#### [Work instruction]
Search the data for the word "deeper" and copy out every line that has it.

#### [Records from a data collection]
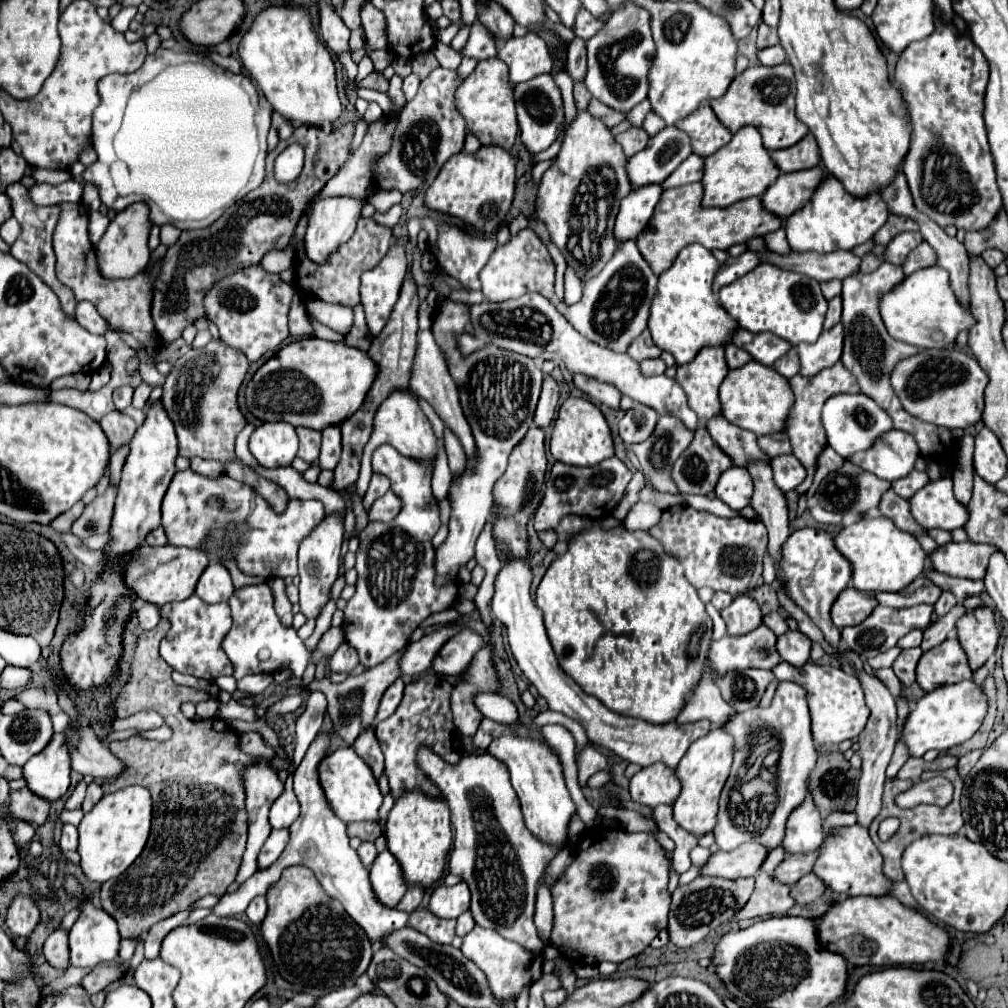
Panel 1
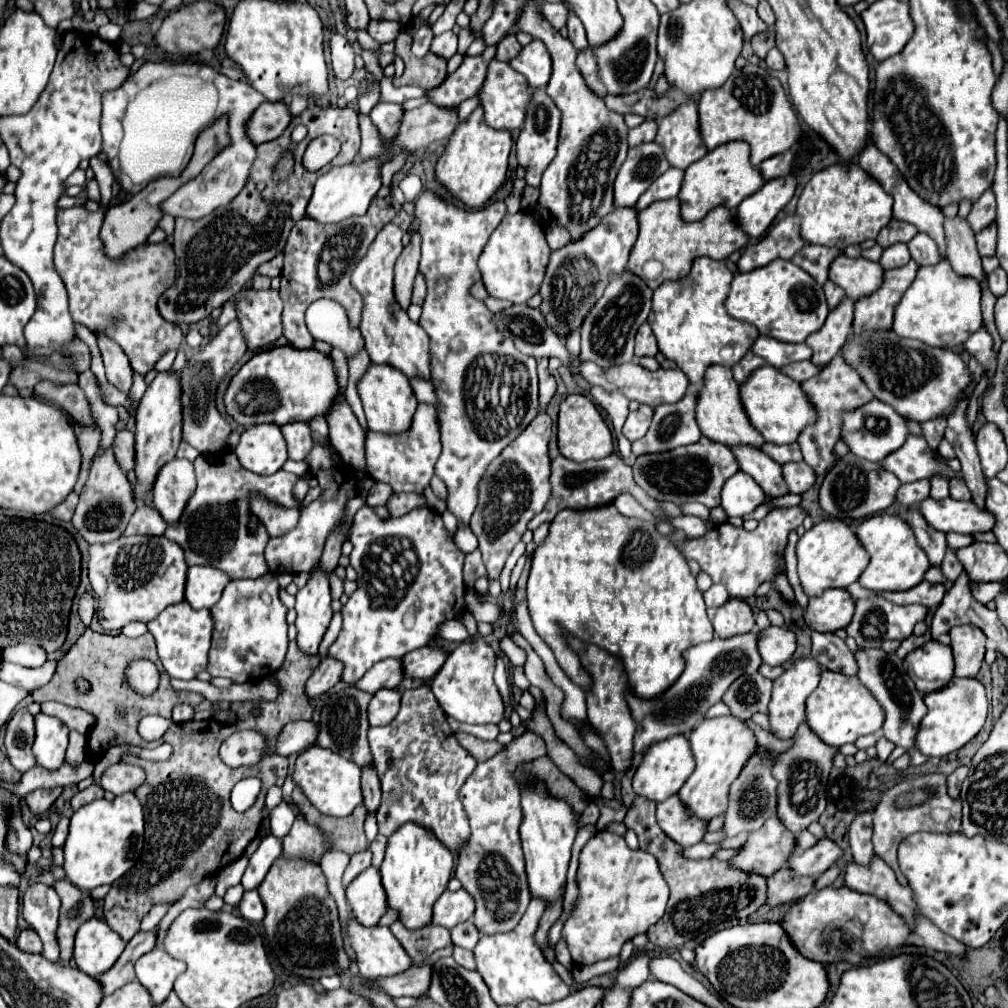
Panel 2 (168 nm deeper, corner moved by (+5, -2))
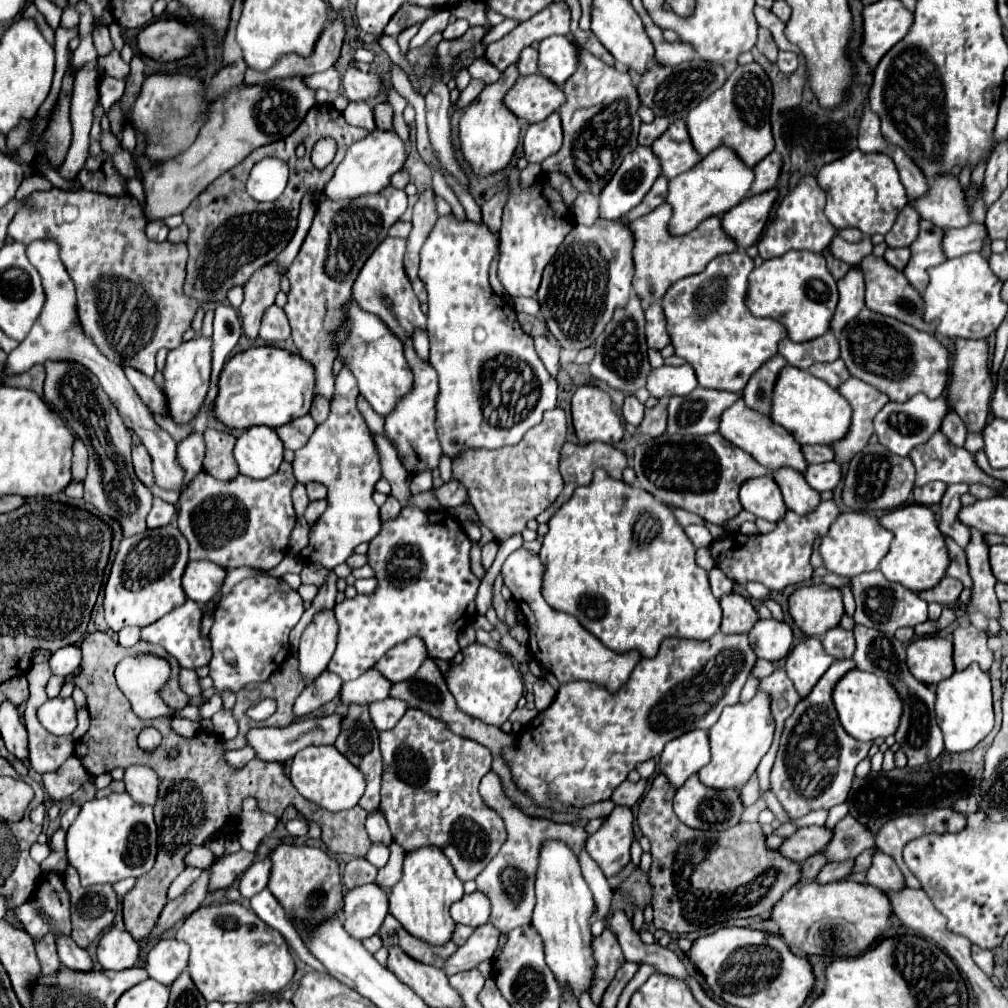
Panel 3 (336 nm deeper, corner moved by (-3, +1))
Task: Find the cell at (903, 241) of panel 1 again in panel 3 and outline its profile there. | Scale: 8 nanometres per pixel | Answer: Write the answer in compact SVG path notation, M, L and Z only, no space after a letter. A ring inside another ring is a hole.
M970 222L964 228L950 228L944 236L944 252L948 258L964 256L970 252L980 252L988 238L986 224Z

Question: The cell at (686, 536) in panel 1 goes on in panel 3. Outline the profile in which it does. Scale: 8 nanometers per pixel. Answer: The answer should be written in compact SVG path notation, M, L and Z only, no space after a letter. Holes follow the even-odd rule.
M834 500L822 502L812 516L800 516L796 512L786 512L784 520L776 524L774 532L758 534L758 536L744 536L740 532L730 532L728 536L712 542L712 556L716 560L716 566L728 574L736 584L744 586L746 582L754 580L768 590L784 590L786 586L800 584L812 578L814 568L810 564L810 556L814 552L816 538L822 538L828 534L830 524L838 518L840 508Z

#### [Exercise solution]
Panel 2 (168 nm deeper, corner moved by (+5, -2))
Panel 3 (336 nm deeper, corner moved by (-3, +1))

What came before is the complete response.